## Begin Dataset content

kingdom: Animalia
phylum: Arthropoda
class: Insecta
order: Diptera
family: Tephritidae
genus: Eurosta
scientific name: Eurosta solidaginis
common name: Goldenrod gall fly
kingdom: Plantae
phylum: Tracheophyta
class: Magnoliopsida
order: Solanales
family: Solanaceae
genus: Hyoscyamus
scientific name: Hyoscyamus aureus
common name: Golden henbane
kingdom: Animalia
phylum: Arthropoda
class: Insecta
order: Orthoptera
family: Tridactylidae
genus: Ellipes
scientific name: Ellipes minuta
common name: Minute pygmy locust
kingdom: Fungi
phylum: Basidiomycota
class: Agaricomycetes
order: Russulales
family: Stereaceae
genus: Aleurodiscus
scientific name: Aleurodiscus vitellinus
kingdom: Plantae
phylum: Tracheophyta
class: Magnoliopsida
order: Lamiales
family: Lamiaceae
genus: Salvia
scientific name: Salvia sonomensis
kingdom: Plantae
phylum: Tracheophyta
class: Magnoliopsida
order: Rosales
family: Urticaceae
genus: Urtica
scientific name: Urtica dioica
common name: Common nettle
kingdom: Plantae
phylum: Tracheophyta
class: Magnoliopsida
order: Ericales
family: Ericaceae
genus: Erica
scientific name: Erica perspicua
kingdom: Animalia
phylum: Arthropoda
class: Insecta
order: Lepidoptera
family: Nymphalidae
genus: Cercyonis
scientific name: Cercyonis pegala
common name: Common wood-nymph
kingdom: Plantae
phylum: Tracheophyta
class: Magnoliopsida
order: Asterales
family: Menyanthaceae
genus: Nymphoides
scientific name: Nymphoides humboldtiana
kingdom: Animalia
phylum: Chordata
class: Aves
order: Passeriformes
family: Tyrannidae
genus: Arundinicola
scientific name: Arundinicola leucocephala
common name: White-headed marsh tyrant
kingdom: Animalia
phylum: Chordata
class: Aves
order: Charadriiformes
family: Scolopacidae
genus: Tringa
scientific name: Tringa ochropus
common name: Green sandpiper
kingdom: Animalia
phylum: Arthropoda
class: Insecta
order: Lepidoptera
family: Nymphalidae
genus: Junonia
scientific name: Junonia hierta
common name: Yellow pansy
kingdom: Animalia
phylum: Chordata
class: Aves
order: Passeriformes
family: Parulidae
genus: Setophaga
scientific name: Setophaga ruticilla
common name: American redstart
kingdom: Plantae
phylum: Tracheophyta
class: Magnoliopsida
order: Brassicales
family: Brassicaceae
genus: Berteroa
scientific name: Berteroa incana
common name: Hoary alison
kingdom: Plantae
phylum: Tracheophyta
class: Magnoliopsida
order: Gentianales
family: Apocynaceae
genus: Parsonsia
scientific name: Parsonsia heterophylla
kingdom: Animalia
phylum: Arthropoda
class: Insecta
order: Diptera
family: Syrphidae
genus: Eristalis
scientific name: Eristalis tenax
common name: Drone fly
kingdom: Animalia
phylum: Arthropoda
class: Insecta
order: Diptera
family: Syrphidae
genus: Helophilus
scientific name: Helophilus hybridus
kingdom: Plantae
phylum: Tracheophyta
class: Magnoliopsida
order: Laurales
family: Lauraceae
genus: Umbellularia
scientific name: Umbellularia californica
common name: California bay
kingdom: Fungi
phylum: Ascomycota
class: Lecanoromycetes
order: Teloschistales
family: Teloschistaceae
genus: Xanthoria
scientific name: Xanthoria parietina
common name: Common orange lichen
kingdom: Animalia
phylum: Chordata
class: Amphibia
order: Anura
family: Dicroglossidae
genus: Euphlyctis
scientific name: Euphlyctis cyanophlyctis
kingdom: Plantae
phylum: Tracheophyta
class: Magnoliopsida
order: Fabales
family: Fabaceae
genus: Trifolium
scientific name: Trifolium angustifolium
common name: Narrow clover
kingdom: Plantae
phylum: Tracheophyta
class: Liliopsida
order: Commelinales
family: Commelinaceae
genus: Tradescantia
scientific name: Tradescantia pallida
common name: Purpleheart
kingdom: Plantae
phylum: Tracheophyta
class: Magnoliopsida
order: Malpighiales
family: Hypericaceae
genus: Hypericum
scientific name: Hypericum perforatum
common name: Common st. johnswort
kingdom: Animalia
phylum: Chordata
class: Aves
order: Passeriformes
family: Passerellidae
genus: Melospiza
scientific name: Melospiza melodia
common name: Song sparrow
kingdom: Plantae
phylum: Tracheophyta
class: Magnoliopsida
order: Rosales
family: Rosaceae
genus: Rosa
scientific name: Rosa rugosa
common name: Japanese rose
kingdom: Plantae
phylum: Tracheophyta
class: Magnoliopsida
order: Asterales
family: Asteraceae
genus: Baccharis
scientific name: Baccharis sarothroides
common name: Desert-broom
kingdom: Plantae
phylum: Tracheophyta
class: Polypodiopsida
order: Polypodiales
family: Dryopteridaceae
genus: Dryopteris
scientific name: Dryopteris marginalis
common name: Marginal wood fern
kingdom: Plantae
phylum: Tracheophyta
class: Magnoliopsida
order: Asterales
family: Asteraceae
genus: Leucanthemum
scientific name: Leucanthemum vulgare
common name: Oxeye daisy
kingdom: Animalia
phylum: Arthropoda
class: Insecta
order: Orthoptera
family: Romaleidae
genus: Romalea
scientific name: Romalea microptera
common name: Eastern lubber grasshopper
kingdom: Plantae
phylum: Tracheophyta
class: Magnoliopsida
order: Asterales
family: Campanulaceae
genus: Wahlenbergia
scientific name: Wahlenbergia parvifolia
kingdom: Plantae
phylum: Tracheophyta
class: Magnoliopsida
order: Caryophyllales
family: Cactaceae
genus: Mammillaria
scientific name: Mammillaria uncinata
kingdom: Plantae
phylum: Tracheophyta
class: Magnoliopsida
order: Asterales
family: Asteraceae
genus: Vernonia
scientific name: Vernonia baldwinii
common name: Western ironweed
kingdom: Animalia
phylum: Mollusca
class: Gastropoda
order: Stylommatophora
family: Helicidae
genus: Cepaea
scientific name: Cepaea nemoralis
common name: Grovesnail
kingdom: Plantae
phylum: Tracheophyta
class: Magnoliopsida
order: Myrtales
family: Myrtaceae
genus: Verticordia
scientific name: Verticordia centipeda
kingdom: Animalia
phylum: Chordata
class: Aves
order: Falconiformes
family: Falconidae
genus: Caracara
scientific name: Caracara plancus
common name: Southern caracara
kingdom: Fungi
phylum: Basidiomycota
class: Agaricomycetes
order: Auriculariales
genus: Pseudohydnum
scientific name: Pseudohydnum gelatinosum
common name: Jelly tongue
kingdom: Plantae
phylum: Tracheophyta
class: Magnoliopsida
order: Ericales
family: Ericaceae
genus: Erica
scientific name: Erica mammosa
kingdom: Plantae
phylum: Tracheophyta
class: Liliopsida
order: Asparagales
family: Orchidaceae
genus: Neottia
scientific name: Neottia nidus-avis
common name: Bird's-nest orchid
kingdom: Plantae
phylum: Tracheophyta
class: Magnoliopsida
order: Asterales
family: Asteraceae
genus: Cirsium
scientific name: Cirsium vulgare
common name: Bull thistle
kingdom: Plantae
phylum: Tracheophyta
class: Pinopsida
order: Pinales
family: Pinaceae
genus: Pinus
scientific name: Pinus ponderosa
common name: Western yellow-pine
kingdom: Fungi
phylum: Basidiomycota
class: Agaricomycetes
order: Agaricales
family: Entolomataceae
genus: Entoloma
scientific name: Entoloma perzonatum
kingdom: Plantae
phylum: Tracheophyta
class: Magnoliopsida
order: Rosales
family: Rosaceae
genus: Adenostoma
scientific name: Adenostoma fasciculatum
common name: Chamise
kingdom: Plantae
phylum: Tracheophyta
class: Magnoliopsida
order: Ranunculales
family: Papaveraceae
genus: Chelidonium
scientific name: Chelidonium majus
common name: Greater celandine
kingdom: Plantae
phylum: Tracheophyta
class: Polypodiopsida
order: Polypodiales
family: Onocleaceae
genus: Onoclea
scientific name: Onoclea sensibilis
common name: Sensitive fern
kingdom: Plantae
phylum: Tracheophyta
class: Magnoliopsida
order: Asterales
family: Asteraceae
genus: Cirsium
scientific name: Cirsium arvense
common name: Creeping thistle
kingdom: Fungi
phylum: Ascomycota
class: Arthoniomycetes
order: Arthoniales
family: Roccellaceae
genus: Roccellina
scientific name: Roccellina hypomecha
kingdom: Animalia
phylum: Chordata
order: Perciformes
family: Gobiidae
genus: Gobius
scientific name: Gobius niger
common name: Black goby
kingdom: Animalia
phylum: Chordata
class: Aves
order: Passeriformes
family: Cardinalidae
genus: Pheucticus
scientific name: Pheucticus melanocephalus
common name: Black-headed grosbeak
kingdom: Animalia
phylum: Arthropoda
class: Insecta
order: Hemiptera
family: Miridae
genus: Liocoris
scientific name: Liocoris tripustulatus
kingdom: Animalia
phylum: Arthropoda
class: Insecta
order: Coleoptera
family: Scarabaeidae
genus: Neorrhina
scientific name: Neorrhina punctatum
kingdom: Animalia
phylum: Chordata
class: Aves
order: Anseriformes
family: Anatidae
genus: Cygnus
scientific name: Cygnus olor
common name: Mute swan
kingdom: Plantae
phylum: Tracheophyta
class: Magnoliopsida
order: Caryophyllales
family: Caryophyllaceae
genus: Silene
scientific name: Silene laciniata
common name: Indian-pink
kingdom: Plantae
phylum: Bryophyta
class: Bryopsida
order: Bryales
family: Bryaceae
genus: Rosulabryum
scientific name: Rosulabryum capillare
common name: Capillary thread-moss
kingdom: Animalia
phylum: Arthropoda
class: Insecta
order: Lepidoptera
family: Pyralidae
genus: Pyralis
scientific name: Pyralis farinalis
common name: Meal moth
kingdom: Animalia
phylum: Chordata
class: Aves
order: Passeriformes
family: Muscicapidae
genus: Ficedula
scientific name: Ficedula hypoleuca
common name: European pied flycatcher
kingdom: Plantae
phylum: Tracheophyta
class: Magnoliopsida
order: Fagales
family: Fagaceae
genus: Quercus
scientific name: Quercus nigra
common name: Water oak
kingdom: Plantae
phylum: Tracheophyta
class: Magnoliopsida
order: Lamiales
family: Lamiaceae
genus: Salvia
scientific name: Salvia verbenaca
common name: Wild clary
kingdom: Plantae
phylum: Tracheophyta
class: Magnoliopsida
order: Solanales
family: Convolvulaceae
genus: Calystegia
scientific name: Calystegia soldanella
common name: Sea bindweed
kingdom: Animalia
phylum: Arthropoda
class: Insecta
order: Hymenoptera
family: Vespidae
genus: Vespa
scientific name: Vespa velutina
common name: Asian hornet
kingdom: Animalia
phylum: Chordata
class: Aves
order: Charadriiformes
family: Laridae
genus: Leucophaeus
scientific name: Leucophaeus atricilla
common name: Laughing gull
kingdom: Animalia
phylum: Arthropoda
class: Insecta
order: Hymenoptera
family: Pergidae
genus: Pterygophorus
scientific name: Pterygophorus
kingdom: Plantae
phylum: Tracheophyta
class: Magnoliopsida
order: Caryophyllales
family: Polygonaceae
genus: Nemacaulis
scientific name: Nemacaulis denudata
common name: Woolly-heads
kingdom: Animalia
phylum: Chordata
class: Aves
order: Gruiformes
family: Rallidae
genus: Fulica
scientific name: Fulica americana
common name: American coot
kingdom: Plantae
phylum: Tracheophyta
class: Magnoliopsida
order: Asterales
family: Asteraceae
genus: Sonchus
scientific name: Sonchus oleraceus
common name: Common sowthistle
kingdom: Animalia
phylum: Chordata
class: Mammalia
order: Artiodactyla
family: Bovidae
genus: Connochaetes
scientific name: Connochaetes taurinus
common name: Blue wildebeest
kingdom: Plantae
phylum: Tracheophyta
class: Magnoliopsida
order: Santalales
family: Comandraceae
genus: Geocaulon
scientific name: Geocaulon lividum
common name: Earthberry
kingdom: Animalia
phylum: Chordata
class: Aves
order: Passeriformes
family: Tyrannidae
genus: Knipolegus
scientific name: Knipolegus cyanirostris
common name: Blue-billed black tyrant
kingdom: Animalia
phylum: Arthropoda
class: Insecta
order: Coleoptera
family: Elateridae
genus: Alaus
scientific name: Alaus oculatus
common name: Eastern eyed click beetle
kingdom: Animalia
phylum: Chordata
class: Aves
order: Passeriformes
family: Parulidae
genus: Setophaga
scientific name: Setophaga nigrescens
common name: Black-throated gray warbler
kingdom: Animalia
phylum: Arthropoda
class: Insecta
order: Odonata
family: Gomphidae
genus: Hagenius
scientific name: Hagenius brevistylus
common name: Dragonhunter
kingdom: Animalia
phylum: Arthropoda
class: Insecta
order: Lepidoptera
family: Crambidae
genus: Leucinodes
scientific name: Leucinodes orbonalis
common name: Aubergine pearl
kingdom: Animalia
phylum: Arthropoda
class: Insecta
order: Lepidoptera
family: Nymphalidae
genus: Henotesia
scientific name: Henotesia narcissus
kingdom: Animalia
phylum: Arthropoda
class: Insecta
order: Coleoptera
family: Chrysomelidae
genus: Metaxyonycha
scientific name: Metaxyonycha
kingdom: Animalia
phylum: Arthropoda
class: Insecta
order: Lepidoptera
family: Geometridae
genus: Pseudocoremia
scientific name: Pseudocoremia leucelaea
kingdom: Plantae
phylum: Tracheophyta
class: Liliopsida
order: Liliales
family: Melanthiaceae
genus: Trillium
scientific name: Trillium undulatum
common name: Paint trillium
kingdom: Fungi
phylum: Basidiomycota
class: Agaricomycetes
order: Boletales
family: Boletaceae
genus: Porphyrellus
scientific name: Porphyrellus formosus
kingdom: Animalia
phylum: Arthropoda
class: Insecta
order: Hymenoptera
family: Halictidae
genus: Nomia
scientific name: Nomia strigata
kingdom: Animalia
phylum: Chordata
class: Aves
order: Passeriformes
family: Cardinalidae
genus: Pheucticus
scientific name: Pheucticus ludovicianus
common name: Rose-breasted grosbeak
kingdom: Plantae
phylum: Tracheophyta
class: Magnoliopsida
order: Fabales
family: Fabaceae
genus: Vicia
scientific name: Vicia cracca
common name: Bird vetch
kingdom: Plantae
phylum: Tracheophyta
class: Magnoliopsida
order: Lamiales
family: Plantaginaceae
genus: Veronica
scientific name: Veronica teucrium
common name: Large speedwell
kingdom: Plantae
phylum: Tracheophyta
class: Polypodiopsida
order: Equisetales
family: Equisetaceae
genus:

## End Dataset content

→ Job:
Lay out the material from the line with "scientific name: Cepaea nemoralis" to the line with "class: Arthoniomycetes" as a two-column CSV headed field and value, one row per line. Put each entry in its own quoted field, with any line breaks turned into spaces.

→ Output for this task:
field,value
"scientific name:","Cepaea nemoralis"
"common name:","Grovesnail"
"kingdom:","Plantae"
"phylum:","Tracheophyta"
"class:","Magnoliopsida"
"order:","Myrtales"
"family:","Myrtaceae"
"genus:","Verticordia"
"scientific name:","Verticordia centipeda"
"kingdom:","Animalia"
"phylum:","Chordata"
"class:","Aves"
"order:","Falconiformes"
"family:","Falconidae"
"genus:","Caracara"
"scientific name:","Caracara plancus"
"common name:","Southern caracara"
"kingdom:","Fungi"
"phylum:","Basidiomycota"
"class:","Agaricomycetes"
"order:","Auriculariales"
"genus:","Pseudohydnum"
"scientific name:","Pseudohydnum gelatinosum"
"common name:","Jelly tongue"
"kingdom:","Plantae"
"phylum:","Tracheophyta"
"class:","Magnoliopsida"
"order:","Ericales"
"family:","Ericaceae"
"genus:","Erica"
"scientific name:","Erica mammosa"
"kingdom:","Plantae"
"phylum:","Tracheophyta"
"class:","Liliopsida"
"order:","Asparagales"
"family:","Orchidaceae"
"genus:","Neottia"
"scientific name:","Neottia nidus-avis"
"common name:","Bird's-nest orchid"
"kingdom:","Plantae"
"phylum:","Tracheophyta"
"class:","Magnoliopsida"
"order:","Asterales"
"family:","Asteraceae"
"genus:","Cirsium"
"scientific name:","Cirsium vulgare"
"common name:","Bull thistle"
"kingdom:","Plantae"
"phylum:","Tracheophyta"
"class:","Pinopsida"
"order:","Pinales"
"family:","Pinaceae"
"genus:","Pinus"
"scientific name:","Pinus ponderosa"
"common name:","Western yellow-pine"
"kingdom:","Fungi"
"phylum:","Basidiomycota"
"class:","Agaricomycetes"
"order:","Agaricales"
"family:","Entolomataceae"
"genus:","Entoloma"
"scientific name:","Entoloma perzonatum"
"kingdom:","Plantae"
"phylum:","Tracheophyta"
"class:","Magnoliopsida"
"order:","Rosales"
"family:","Rosaceae"
"genus:","Adenostoma"
"scientific name:","Adenostoma fasciculatum"
"common name:","Chamise"
"kingdom:","Plantae"
"phylum:","Tracheophyta"
"class:","Magnoliopsida"
"order:","Ranunculales"
"family:","Papaveraceae"
"genus:","Chelidonium"
"scientific name:","Chelidonium majus"
"common name:","Greater celandine"
"kingdom:","Plantae"
"phylum:","Tracheophyta"
"class:","Polypodiopsida"
"order:","Polypodiales"
"family:","Onocleaceae"
"genus:","Onoclea"
"scientific name:","Onoclea sensibilis"
"common name:","Sensitive fern"
"kingdom:","Plantae"
"phylum:","Tracheophyta"
"class:","Magnoliopsida"
"order:","Asterales"
"family:","Asteraceae"
"genus:","Cirsium"
"scientific name:","Cirsium arvense"
"common name:","Creeping thistle"
"kingdom:","Fungi"
"phylum:","Ascomycota"
"class:","Arthoniomycetes"